* _O que fazer_
(a) No excerto sobre a exposição de Saranga, que opção de cor fez o artista nos desenhos criados de propósito para a exposição?
(b) Extraia dos registos, sem qualquer alteração, a parte que começa na primeira linha e termina na linha que contém "class: Arachnida", incluindo ambas.

* _Excerto_

____

No imediato, a palavra “Carta” pode sugerir um tempo antigo. Um tempo de demora, de espera, em que a palavra ainda activava a magia de uma presença ausente, mas tão presente na caligrafia de quem a escreveu.

A opção, por um lado, pelo preto e branco nos desenhos que o artista fez de propósito para esta exposição alimentam esta suposição do passado. Por outro, através de um traço que remete aos padrões das tatuagens dos rostos das mulheres Makonde, o negro escuro das aguarelas que sugerem o pau preto das esculturas o artista nos conduz aos ventos frios que nos chegam do Norte.

Nas pinturas, Saranga realiza uma perfeita performance de cores que são muito nossas, privilégio que o sol parece só dar luz na nossa geografia. Optando por um verde e um azul de transparências e luminosidade que lhe são únicos, peculiaridades de África se revelam.

Saranga, nas suas obras, faz insinuações e esconde (?) as figuras com desenhos disformes e sobrepostos por outras camadas. Satiriza o espectáculo da sociedade usando um trocadilho de cores, expressando o seu pensamento nas telas, como se fossem as frases do pensador francês Guy Debord: “As paixões já foram suficientemente interpretadas; o objetivo agora é descobrir novas paixões”.

____

* _Registos a usar_

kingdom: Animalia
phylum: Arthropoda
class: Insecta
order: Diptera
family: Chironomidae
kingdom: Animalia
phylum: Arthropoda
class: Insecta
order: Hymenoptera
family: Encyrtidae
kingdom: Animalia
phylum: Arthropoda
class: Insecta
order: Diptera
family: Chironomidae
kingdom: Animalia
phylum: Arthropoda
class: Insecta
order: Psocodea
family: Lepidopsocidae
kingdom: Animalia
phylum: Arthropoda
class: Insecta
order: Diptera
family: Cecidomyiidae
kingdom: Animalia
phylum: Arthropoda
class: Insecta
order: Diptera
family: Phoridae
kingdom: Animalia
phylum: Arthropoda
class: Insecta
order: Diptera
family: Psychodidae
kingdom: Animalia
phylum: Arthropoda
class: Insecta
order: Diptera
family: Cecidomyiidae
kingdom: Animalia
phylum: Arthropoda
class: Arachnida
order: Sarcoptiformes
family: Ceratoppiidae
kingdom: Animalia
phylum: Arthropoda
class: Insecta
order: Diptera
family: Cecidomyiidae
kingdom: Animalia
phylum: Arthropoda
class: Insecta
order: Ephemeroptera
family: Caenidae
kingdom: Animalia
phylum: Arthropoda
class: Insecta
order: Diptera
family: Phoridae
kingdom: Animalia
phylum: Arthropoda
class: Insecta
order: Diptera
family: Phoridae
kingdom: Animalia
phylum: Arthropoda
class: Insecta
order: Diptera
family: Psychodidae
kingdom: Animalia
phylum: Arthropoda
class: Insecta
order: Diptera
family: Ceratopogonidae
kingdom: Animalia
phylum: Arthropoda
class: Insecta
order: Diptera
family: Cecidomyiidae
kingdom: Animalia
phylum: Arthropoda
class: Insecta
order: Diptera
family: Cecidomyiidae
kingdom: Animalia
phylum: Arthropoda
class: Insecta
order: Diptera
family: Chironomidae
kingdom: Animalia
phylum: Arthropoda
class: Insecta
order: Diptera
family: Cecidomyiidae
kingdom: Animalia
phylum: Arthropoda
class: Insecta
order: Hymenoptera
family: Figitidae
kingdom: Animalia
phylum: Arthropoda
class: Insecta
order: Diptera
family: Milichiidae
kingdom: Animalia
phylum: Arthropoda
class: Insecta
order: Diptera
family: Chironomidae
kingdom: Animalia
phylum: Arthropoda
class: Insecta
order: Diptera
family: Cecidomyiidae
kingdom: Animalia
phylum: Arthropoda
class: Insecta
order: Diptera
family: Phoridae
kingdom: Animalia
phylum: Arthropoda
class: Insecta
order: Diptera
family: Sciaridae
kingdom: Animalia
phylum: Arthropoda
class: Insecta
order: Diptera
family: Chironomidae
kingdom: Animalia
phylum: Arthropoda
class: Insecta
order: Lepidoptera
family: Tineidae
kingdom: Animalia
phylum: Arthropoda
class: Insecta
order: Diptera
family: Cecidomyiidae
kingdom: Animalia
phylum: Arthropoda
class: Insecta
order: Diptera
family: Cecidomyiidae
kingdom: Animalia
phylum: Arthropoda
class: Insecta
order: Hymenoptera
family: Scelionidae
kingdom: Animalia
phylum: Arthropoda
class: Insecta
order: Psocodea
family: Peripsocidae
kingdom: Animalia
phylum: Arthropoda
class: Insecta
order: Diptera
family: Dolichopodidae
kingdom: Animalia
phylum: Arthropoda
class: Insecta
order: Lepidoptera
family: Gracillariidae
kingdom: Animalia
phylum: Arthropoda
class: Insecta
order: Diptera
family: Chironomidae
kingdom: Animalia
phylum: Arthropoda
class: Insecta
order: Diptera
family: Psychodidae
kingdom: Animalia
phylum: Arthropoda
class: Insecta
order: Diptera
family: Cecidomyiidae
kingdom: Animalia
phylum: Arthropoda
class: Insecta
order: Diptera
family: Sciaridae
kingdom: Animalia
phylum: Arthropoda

____

* _Respostas por tarefa_
(a) Optou pelo preto e branco.

(b)
kingdom: Animalia
phylum: Arthropoda
class: Insecta
order: Diptera
family: Chironomidae
kingdom: Animalia
phylum: Arthropoda
class: Insecta
order: Hymenoptera
family: Encyrtidae
kingdom: Animalia
phylum: Arthropoda
class: Insecta
order: Diptera
family: Chironomidae
kingdom: Animalia
phylum: Arthropoda
class: Insecta
order: Psocodea
family: Lepidopsocidae
kingdom: Animalia
phylum: Arthropoda
class: Insecta
order: Diptera
family: Cecidomyiidae
kingdom: Animalia
phylum: Arthropoda
class: Insecta
order: Diptera
family: Phoridae
kingdom: Animalia
phylum: Arthropoda
class: Insecta
order: Diptera
family: Psychodidae
kingdom: Animalia
phylum: Arthropoda
class: Insecta
order: Diptera
family: Cecidomyiidae
kingdom: Animalia
phylum: Arthropoda
class: Arachnida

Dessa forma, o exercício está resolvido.